Algernon Suite petitions for review of an order entered by the Board of Immigration Appeals that dismissed his appeal from a determination by an Immigration Judge that he be deported to Trinidad but granting him the right to depart voluntarily. Suite was charged with procuring a visa or other documentation by fraud or willful misrepresentation of a material fact, in contravention of 8 U.S.C. § 1182(a)(19), a violation which constitutes a ground for deportation under 8 U.S.C. § 1251(a)(1). Because we hold that knowledge of the charged falsity satisfies the fraud and willfulness requirements of § 1182(a)(19), we deny the petition for review.

Suite concedes that he submitted both a forged letter and a forged employment certification application to the consular office in Trinidad when he applied for his immigrant visa.*fn1 He argues, however, that his submission of the letter and application was not a "willful" misrepresentation, because he was confused about which documents should be presented and that this confusion was caused by officials of the Immigration and Naturalization Service. According to Suite's testimony at his deportation hearing, he had intended to submit a valid letter and employment offer from his employer at the time of the visa proceeding before the Trinidad consul, but was instructed by unnamed personnel in the Immigration and Naturalization Service to present documents from a different individual, who was listed as his employer on his labor certification document. Relying on that testimony, Suite contends on appeal that he did not commit a willful misrepresentation, as that term is used in 8 U.S.C. § 1182(a) (19), because he had no intent to deceive.

Although the meaning of a term will vary with the context in which it is used in a particular statute, recent judicial and administrative decisions have interpreted "willful" for purposes of § 1182(a)(19) as entailing voluntary and deliberate activity, and have held that knowledge of the falsity of a representation is sufficient to satisfy the scienter element of that section. See Espinoza-Espinoza v. Immigration & Naturalization Service, 554 F.2d 921, 925 (9th Cir. 1977); Matter of Hui, 15 I. & N. Dec. (BIA 1975); U.S. Department of State, Visa Off. Bull. No. 90, March 2, 1962, Cited in 1 Gordon & Rosenfield, Immigration Law and Procedure, § 4.7c, at 4-57 (1976). Cf. Bufalino v. Immigration & Naturalization Service, 473 F.2d 728, 739 (3d Cir.), Cert. denied, 412 U.S. 928, 93 S. Ct. 2751, 37 L. Ed. 2d 155 (1973) (Adams, J., concurring) ("willful," as used in 8 U.S.C. § 1251(a)(5), means "intentional" and does not require proof of an evil motive or bad purpose). Consequently, in light of Suite's testimony that he knew the documents were forged, his presentation of false papers to the consul was a willful misrepresentation in the visa proceedings.

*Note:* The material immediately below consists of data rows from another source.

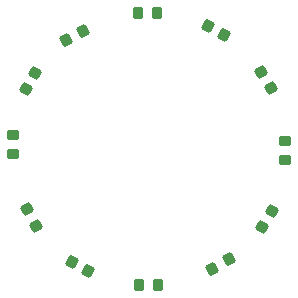
<source format=gbr>
%TF.GenerationSoftware,KiCad,Pcbnew,8.0.8*%
%TF.CreationDate,2025-02-28T01:53:59-06:00*%
%TF.ProjectId,B-Sides 2025,422d5369-6465-4732-9032-3032352e6b69,rev?*%
%TF.SameCoordinates,Original*%
%TF.FileFunction,Paste,Top*%
%TF.FilePolarity,Positive*%
%FSLAX46Y46*%
G04 Gerber Fmt 4.6, Leading zero omitted, Abs format (unit mm)*
G04 Created by KiCad (PCBNEW 8.0.8) date 2025-02-28 01:53:59*
%MOMM*%
%LPD*%
G01*
G04 APERTURE LIST*
G04 Aperture macros list*
%AMRoundRect*
0 Rectangle with rounded corners*
0 $1 Rounding radius*
0 $2 $3 $4 $5 $6 $7 $8 $9 X,Y pos of 4 corners*
0 Add a 4 corners polygon primitive as box body*
4,1,4,$2,$3,$4,$5,$6,$7,$8,$9,$2,$3,0*
0 Add four circle primitives for the rounded corners*
1,1,$1+$1,$2,$3*
1,1,$1+$1,$4,$5*
1,1,$1+$1,$6,$7*
1,1,$1+$1,$8,$9*
0 Add four rect primitives between the rounded corners*
20,1,$1+$1,$2,$3,$4,$5,0*
20,1,$1+$1,$4,$5,$6,$7,0*
20,1,$1+$1,$6,$7,$8,$9,0*
20,1,$1+$1,$8,$9,$2,$3,0*%
G04 Aperture macros list end*
%ADD10RoundRect,0.225000X0.057356X0.350657X-0.332356X0.125657X-0.057356X-0.350657X0.332356X-0.125657X0*%
%ADD11RoundRect,0.225000X-0.275000X0.225000X-0.275000X-0.225000X0.275000X-0.225000X0.275000X0.225000X0*%
%ADD12RoundRect,0.225000X-0.332356X-0.125657X0.057356X-0.350657X0.332356X0.125657X-0.057356X0.350657X0*%
%ADD13RoundRect,0.225000X-0.225000X-0.275000X0.225000X-0.275000X0.225000X0.275000X-0.225000X0.275000X0*%
%ADD14RoundRect,0.225000X0.225000X0.275000X-0.225000X0.275000X-0.225000X-0.275000X0.225000X-0.275000X0*%
%ADD15RoundRect,0.225000X-0.350657X0.057356X-0.125657X-0.332356X0.350657X-0.057356X0.125657X0.332356X0*%
%ADD16RoundRect,0.225000X0.125657X-0.332356X0.350657X0.057356X-0.125657X0.332356X-0.350657X-0.057356X0*%
%ADD17RoundRect,0.225000X-0.057356X-0.350657X0.332356X-0.125657X0.057356X0.350657X-0.332356X0.125657X0*%
%ADD18RoundRect,0.225000X0.275000X-0.225000X0.275000X0.225000X-0.275000X0.225000X-0.275000X-0.225000X0*%
%ADD19RoundRect,0.225000X0.332356X0.125657X-0.057356X0.350657X-0.332356X-0.125657X0.057356X-0.350657X0*%
%ADD20RoundRect,0.225000X-0.125657X0.332356X-0.350657X-0.057356X0.125657X-0.332356X0.350657X0.057356X0*%
%ADD21RoundRect,0.225000X0.350657X-0.057356X0.125657X0.332356X-0.350657X0.057356X-0.125657X-0.332356X0*%
G04 APERTURE END LIST*
D10*
%TO.C,D1*%
X115151560Y-67623431D03*
X113765920Y-68423431D03*
%TD*%
D11*
%TO.C,D11*%
X119921560Y-57633431D03*
X119921560Y-59233431D03*
%TD*%
D12*
%TO.C,D9*%
X113388740Y-47823431D03*
X114774380Y-48623431D03*
%TD*%
D13*
%TO.C,D8*%
X107521560Y-46743431D03*
X109121560Y-46743431D03*
%TD*%
D14*
%TO.C,D2*%
X109141560Y-69783431D03*
X107541560Y-69783431D03*
%TD*%
D15*
%TO.C,D10*%
X117921560Y-51727791D03*
X118721560Y-53113431D03*
%TD*%
D16*
%TO.C,D6*%
X98001560Y-53179071D03*
X98801560Y-51793431D03*
%TD*%
D17*
%TO.C,D7*%
X101425920Y-49063431D03*
X102811560Y-48263431D03*
%TD*%
D18*
%TO.C,D5*%
X96901560Y-58663431D03*
X96901560Y-57063431D03*
%TD*%
D19*
%TO.C,D3*%
X103291559Y-68613430D03*
X101905919Y-67813430D03*
%TD*%
D20*
%TO.C,D12*%
X118791560Y-63513431D03*
X117991560Y-64899071D03*
%TD*%
D21*
%TO.C,D4*%
X98867608Y-64774105D03*
X98067608Y-63388465D03*
%TD*%
M02*

</source>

Suite also argues that the forged documents were not necessary for the consul's issuance of the visa and that therefore the Board erred in determining that there was a misrepresentation of a material fact. We have considered this contention and find it to be without merit. Accordingly, the petition for review of the order of the Board of Immigration Appeals will be denied.